Mein Feld ist aber nicht die Paläontologie; ich bin Krebsforscherin. Und ein Osteosarkom ist in meinem Feld leider kein Kuriosum aus der Dinosaurierforschung, sondern eine schwere Erkrankung, die vor allem junge Menschen trifft. Allein in der Europäischen Union mehr als 1100 Kinder und Jugendliche pro Jahr.

Im Gegensatz zu vielen anderen Krebserkrankungen im Kindesalter hat sich die Behandlung des Osteosarkoms in den letzten 40 Jahren weder tiefgreifend verändert noch wesentlich verbessert. Der Krebs wird zunächst mit einer aggressiven Chemotherapie behandelt und anschließend operativ entfernt. Wenn jedoch noch Osteosarkomzellen im Körper zirkulieren, sind diese häufig der Auslöser für die Bildung von Metastasen.

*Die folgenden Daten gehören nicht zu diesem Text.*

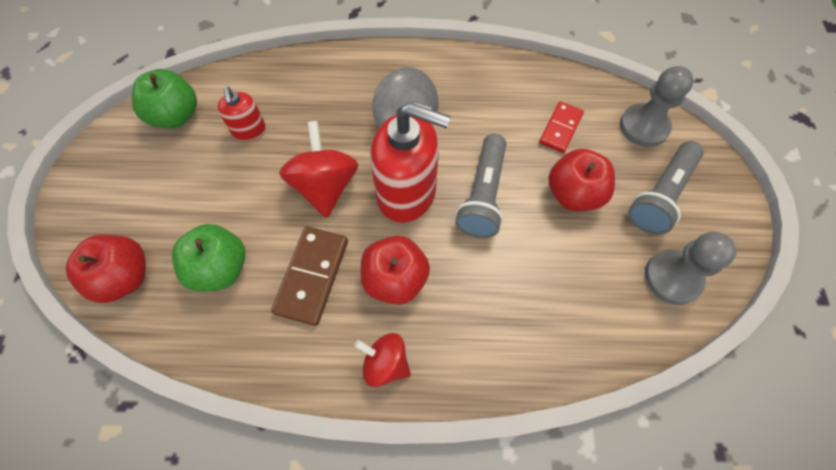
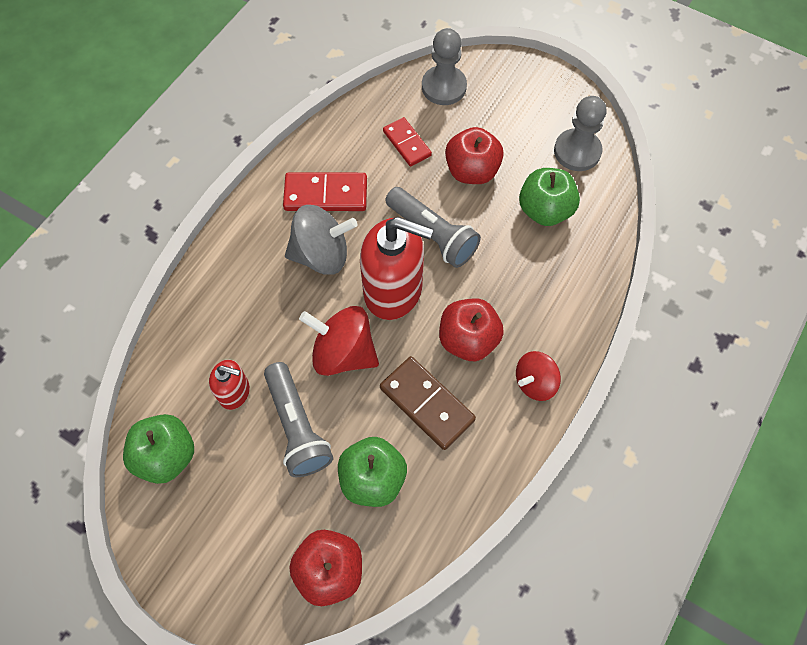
camera: 60 degrees left, 0 degrees up
red soap dispenser [370,103,451,223] -> red soap dispenser turned 60 degrees clockwise [360,217,433,320]
grey flashlight [628,141,704,235] -> grey flashlight moved to [264,362,333,477]
none -> red domino [283,172,367,211]
none -> green apple [519,168,580,226]

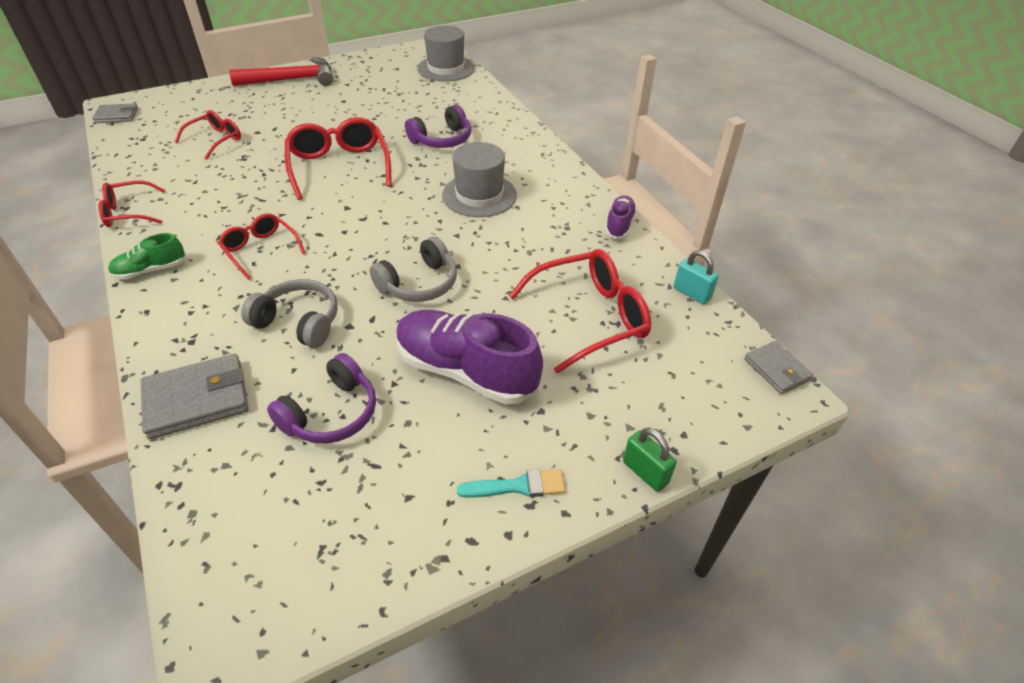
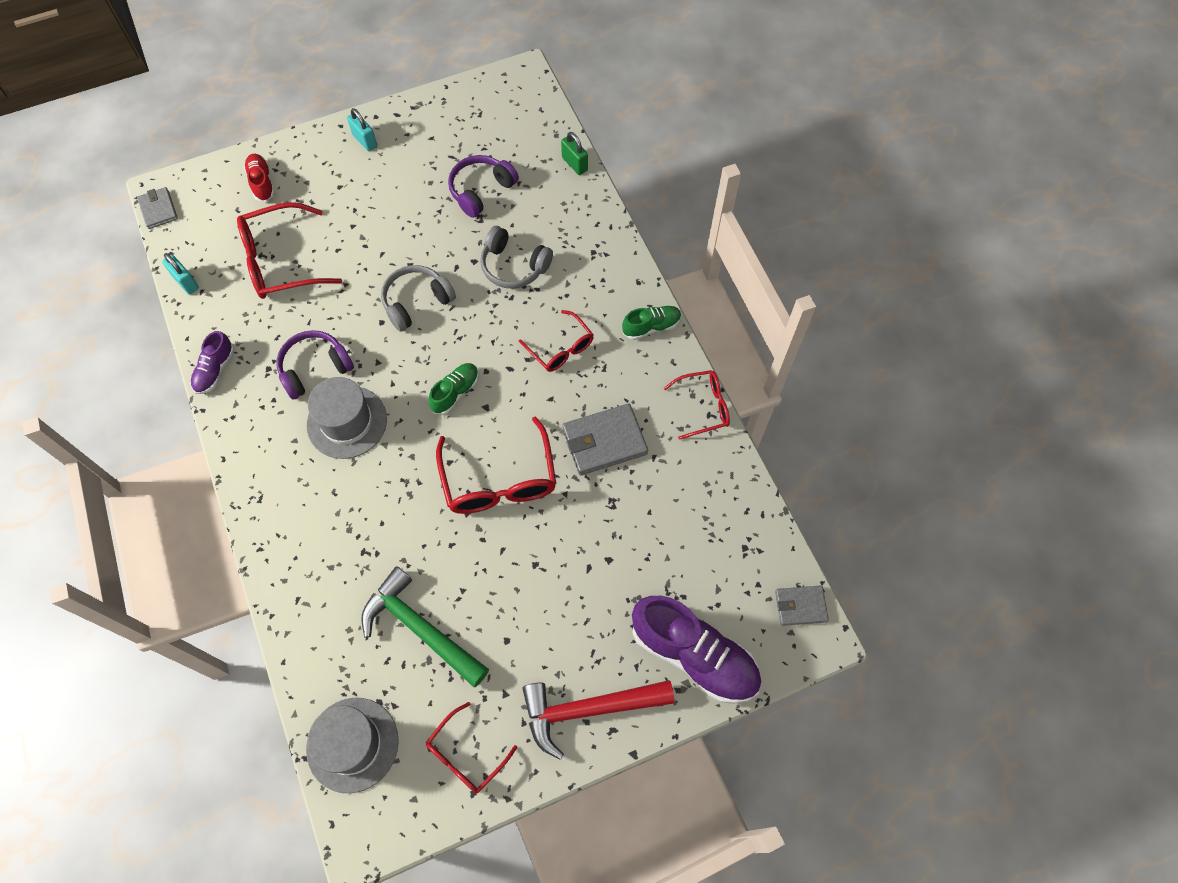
camera: 175 degrees left, 20 degrees up
grey wallet [141,354,249,439] -> grey wallet moved to [562,403,648,475]
red glasses [175,110,241,160] -> red glasses moved to [425,702,517,793]
purple shoe [396,310,543,405] -> purple shoe moved to [632,596,761,704]
purple headphones [405,105,471,148] -> purple headphones moved to [276,330,354,400]
turquoise brush [457,469,565,498] -> turquoise padlock [347,108,377,151]
green padlock [623,428,677,492] -> green padlock moved to [561,132,588,175]
none -> red shoe [244,154,275,202]
none -> green hammer [361,566,489,687]
none -> green shoe [429,363,479,415]

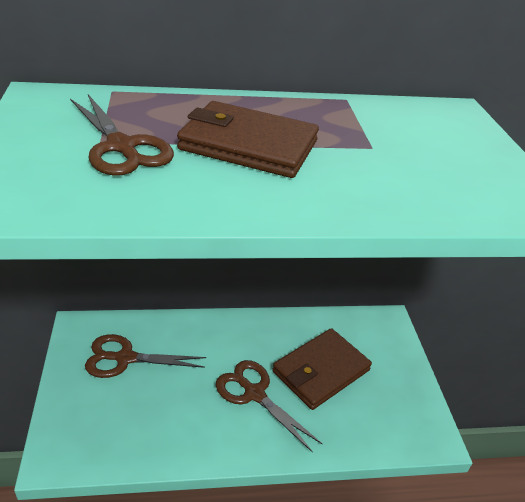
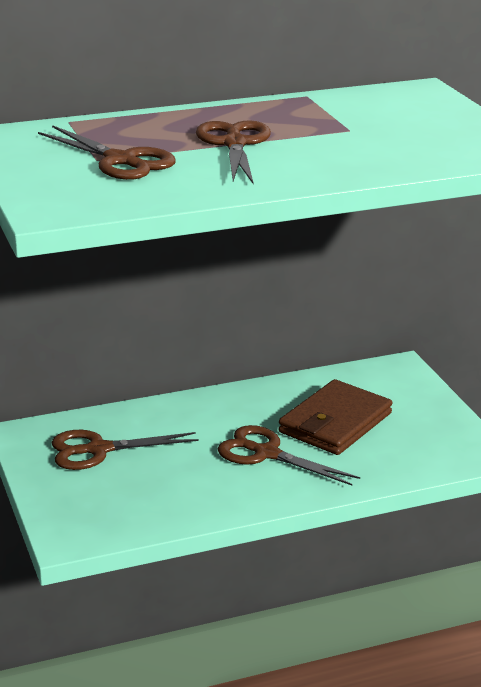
camera: 10 degrees left, 10 degrees down
brown wallet [177,101,319,178] -> brown scissors [196,120,271,183]

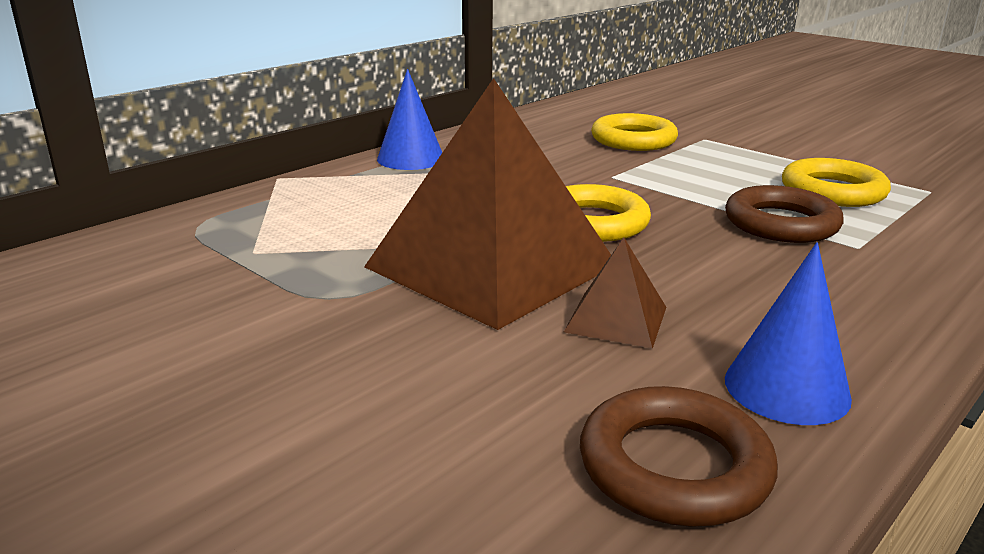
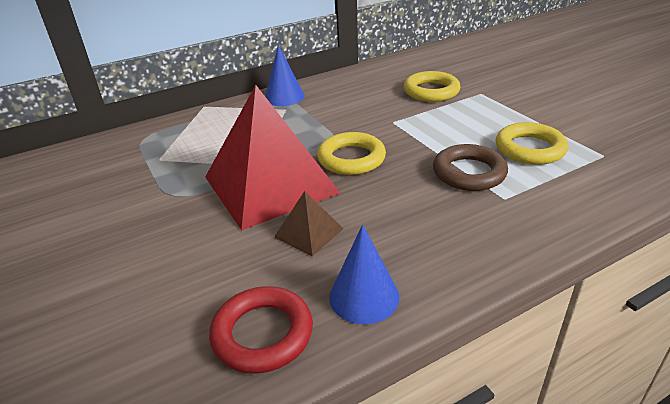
camera: 20 degrees right, 10 degrees up
brown pyramid [364,78,611,330] -> red pyramid [205,85,340,230]
brown ring [580,386,778,527] -> red ring [209,286,313,373]

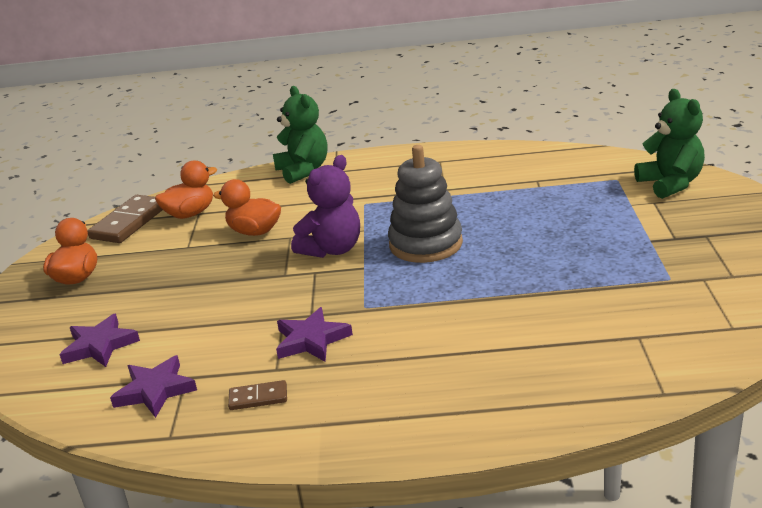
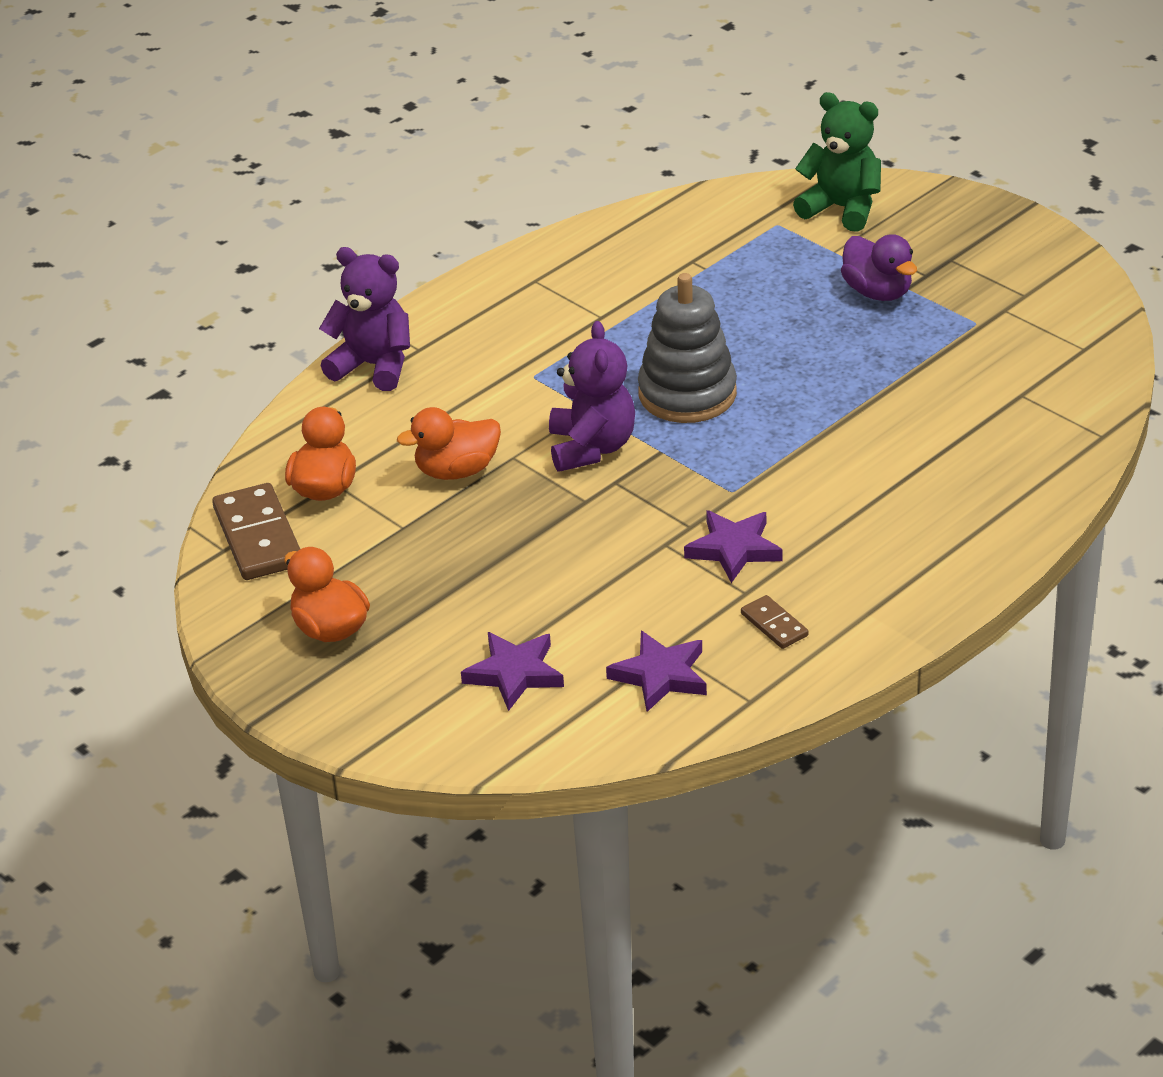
camera: 45 degrees left, 10 degrees up
brown domino [228,380,287,410] -> brown domino turned 75 degrees counterclockwise [741,595,808,649]
green teddy bear [273,86,327,184] -> purple teddy bear [319,247,410,391]
none -> purple duck [841,234,917,301]

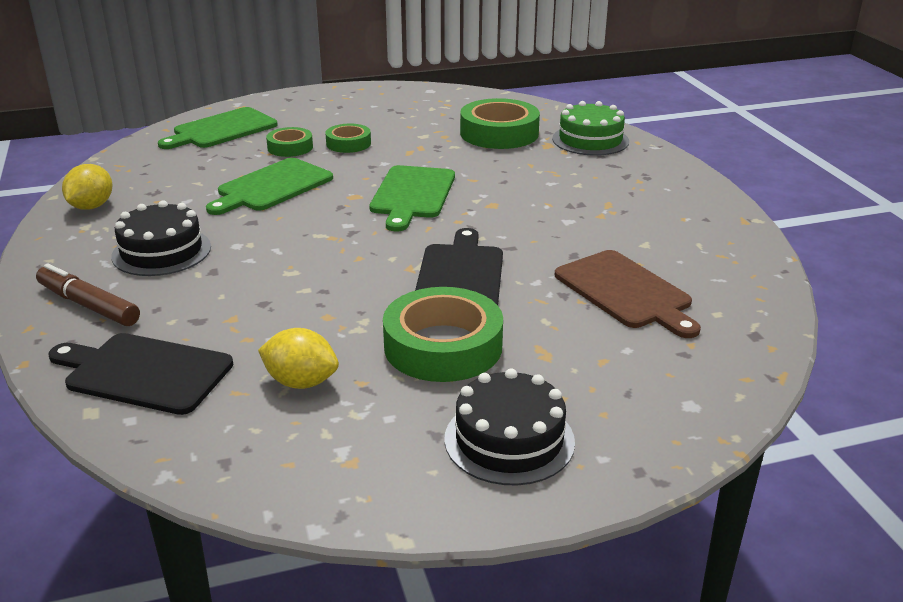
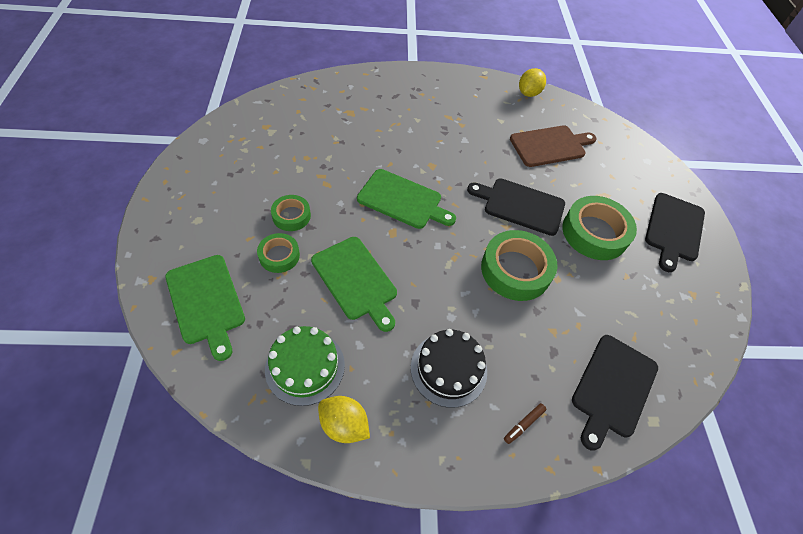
camera: 80 degrees left, 25 degrees up
brown marker [36,264,140,326] -> brown marker [504,403,547,444], size x0.52
yellow lemon [258,328,339,389] -> yellow lemon moved to [519,68,546,97]
black cake [444,368,575,485] -> black cutting board [645,193,705,272]
green tape [460,98,540,149] -> green tape moved to [481,230,557,301]
green cake [552,101,629,156] -> green cake moved to [265,326,345,406]

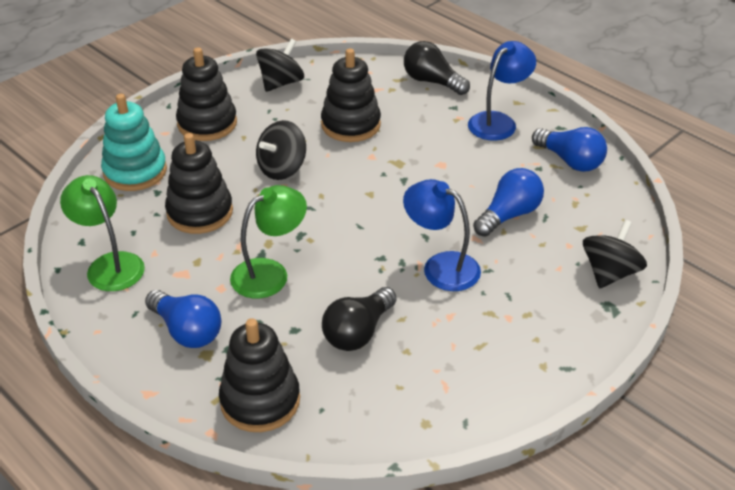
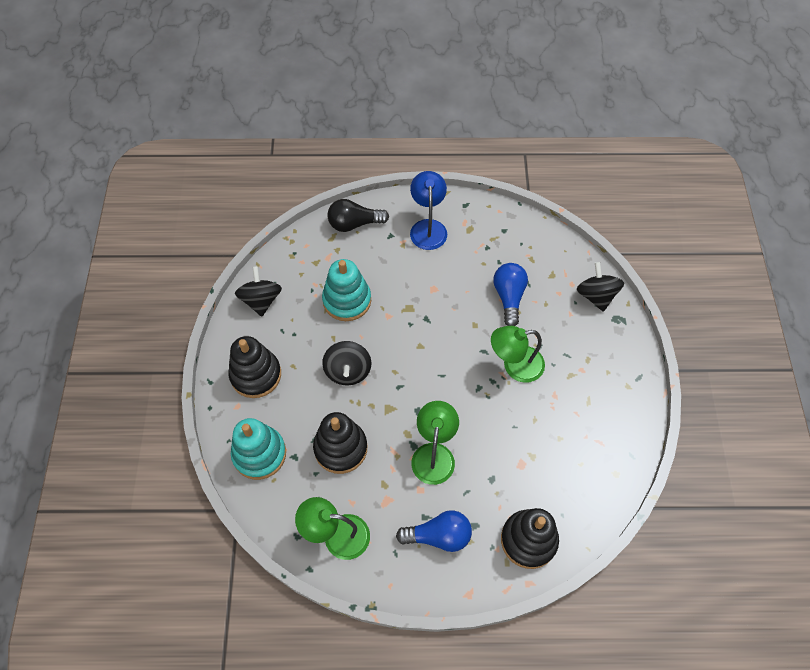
camera: 45 degrees left, 20 degrees up
black stacking toy [321,48,381,142] -> turquoise stacking toy [322,259,371,321]
black light bulb [322,287,397,351] -> none
blue lamp [403,179,481,291] -> green lamp [491,326,545,383]
blue light bulb [532,127,607,172] -> none

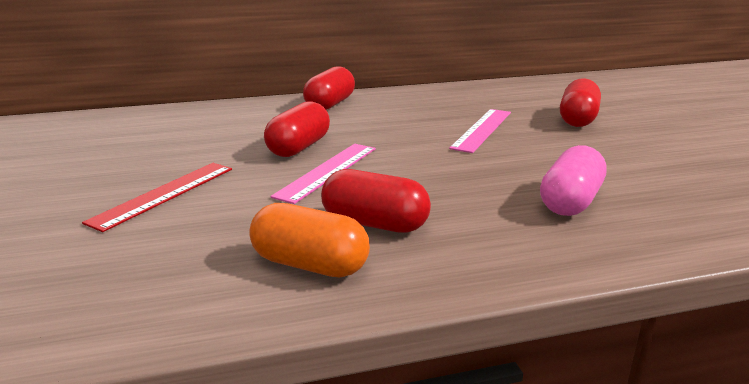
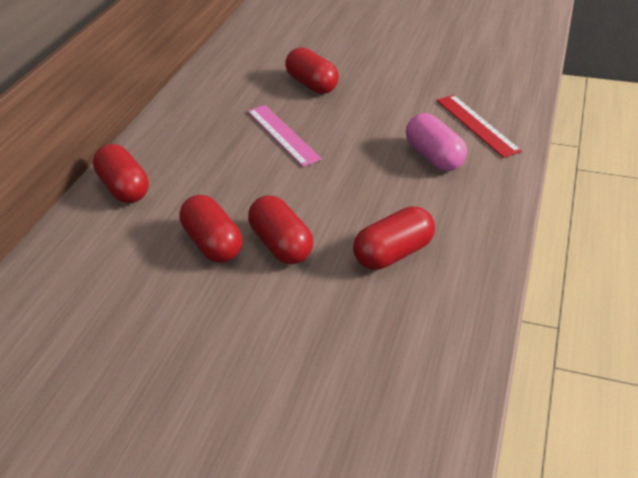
camera: 55 degrees left, 15 degrees up
red ruler [82,163,232,232] -> red ruler moved to [437,95,522,158]
orange capsule [249,203,370,277] -> none
pink ruler [270,144,376,204] -> red capsule [248,195,313,264]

Im Rahmen eines vom Wissenschaftsfonds FWF geförderten Projektes, das von meinem Kollegen Johannes Zuber koordiniert wird, werden Fachleute unterschiedlicher Disziplinen aus Wien und Innsbruck Strategien entwickeln, die langfristig Immuntherapien für Osteosarkome ermöglichen sollen. Auch mein Labor am Institut für Molekulare Pathologie (IMP) im Vienna BioCenter wird daran beteiligt sein.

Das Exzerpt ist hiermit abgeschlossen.